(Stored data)
----------------

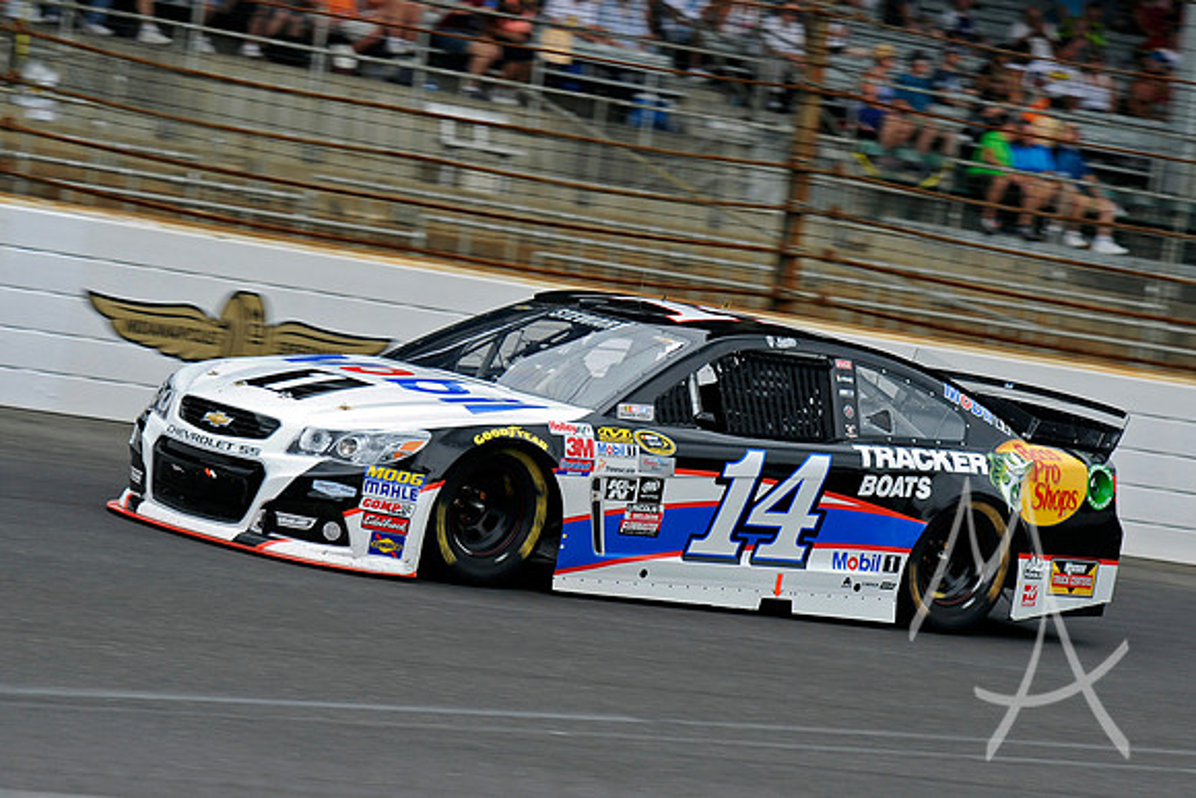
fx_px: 4054
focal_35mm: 122
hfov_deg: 16.8
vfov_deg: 11.2
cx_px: 598
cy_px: 399
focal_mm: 122
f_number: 5
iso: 500
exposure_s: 1/1000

----------------

Reproduce all of the records above exactly, but exclude the pictures.

[SOLUTION TO THIS TASK]
fx_px: 4054
focal_35mm: 122
hfov_deg: 16.8
vfov_deg: 11.2
cx_px: 598
cy_px: 399
focal_mm: 122
f_number: 5
iso: 500
exposure_s: 1/1000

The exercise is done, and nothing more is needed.